Zuricho commented 1 year ago

Actually we are working on the same objective. I previously worked on a adapted version called ParaFold to split the CPU and GPU part. In ParaFold, I use the feature.pkl file to link the CPU (actually MSA part) and GPU part (actually the AlphaFold model). So, the AlphaFold input is solely depend on the feature.pkl file

My approach is to edit the feature.pkl or create fake feature.pkl to hack AlphaFold inputs, but I only have tried in monomer (multimer models might be more complex, but similar).
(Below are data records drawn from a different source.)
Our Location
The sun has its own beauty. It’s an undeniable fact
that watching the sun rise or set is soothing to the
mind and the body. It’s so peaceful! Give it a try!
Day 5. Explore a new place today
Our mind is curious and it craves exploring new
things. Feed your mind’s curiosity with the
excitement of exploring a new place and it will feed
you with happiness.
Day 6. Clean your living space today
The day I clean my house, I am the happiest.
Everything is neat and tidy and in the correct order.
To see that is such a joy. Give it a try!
In this repo, I added 3 different ways to play with feature.pkl:

  1. create an empty feature.pkl: no MSA, no template, nothing except input sequence information is in the feature.pkl file. You can find it here: https://github.com/Zuricho/ParaFold_dev/blob/main/parafold/create_empty_feature.py.
  2. read a manual template: You can find my code in the function named make_manual_template_features in https://github.com/Zuricho/ParaFold_dev/blob/main/parafold/create_manual_template.py. Actually, I read coordinates from a .pdb file and set the coordinates corresbond to the input .pdb file.

I know what you are doing, like making manual pdb_hits files to modify the alignment between template pdb and input sequence. I also tried this before but found it might be more complicate than I thought (maybe it is because I did not fully understand the align process🤣). Maybe I can look into this sooner or later.